Its experimental nature means that "Cosmopolis" severely limits the potency of the message -- that is, you either accept Cronenberg's negative approach or reject it outright on the basis of the movie's persistent academic approach. If viewed more as visual essay than movie, however, "Cosmopolis" is a successful assault on modern social constructs. The final image mirrors the concluding visual of "eXistenZ," Cronenberg's pre-"Matrix" assault on reality, and "Cosmoplis" certainly shares it skepticism over making assumptions about the way the world works. With that provocative ending, "Cosmopolis" demonstrates that even a flawed throwback to Cronenberg's roots proves they run fairly deep.
Filmoria (5 stars)
But the film’s true driving force (excuse the pun) is Pattinson’s utterly fearless, audacious and sizzling performance. Both Twilight stars have now had films here in Cannes and both Kristen Stewart and Pattinson have given some of the festival’s strongest roles. Packer is a multi-layered, cynical, and chillingly captivating character; he’s a gritty brush-stroke of our modern day society, a itching rash that demands attending to. The world in which Packer resides in is one of disgusting wealth and luxury yet crippling doubt, paranoia, and self-loathing. Pattinson’s darkly comic and distressingly real performance here embodies everything Cosmopolis desires to express; he whispers and scuttles but his manners and aura leave a deafening echo hanging in the tainted, dystopian atmosphere.

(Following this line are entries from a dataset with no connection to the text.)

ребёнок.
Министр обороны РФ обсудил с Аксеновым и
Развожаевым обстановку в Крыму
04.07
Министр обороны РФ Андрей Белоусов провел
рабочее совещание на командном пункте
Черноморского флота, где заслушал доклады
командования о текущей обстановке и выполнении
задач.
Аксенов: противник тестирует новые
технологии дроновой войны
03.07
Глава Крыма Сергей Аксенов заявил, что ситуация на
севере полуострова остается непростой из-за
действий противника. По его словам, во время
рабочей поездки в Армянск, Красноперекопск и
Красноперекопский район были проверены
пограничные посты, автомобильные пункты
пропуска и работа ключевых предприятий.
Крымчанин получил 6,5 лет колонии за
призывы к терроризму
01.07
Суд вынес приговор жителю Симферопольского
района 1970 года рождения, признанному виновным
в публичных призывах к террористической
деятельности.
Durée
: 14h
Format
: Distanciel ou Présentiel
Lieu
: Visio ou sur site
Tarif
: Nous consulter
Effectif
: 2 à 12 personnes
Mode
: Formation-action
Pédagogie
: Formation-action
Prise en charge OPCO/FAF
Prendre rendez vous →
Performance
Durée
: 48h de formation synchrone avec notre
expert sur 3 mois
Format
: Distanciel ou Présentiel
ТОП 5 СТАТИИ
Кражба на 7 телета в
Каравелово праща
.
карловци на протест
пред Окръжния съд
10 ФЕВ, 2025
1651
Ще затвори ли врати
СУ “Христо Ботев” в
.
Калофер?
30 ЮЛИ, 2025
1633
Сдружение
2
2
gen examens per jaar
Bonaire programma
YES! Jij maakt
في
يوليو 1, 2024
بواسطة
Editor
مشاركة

Cronenberg’s latest will not be for everyone – it’s a slinky, scabby and repressed black dramedy that’s unobliging and unconventional – I’m sure some ‘Twihards’ will enter upon release simply for R-Patz and leave the cinema feeling either bored, bruised or baffled, but for those who enjoy challenging, alternative and uncompromising pictures, Cosmopolis is your drink of choice.
Telegraph UK (4 stars)
Cosmopolis picks up on and runs with all three of the central themes that have emerged over the last 11 days of the Festival: our response to chaos; the collapse of the era of excess; and the terror, and comedy, of death. It could almost be a bizarro prequel to Leos Carax’s Holy Motors, another film in which a limo ride becomes an odyssey. At its heart is a sensational central performance from Robert Pattinson – yes, that Robert Pattinson – as Packer. Pattinson plays him like a human caldera; stony on the surface, with volcanic chambers of nervous energy and self-loathing churning deep below.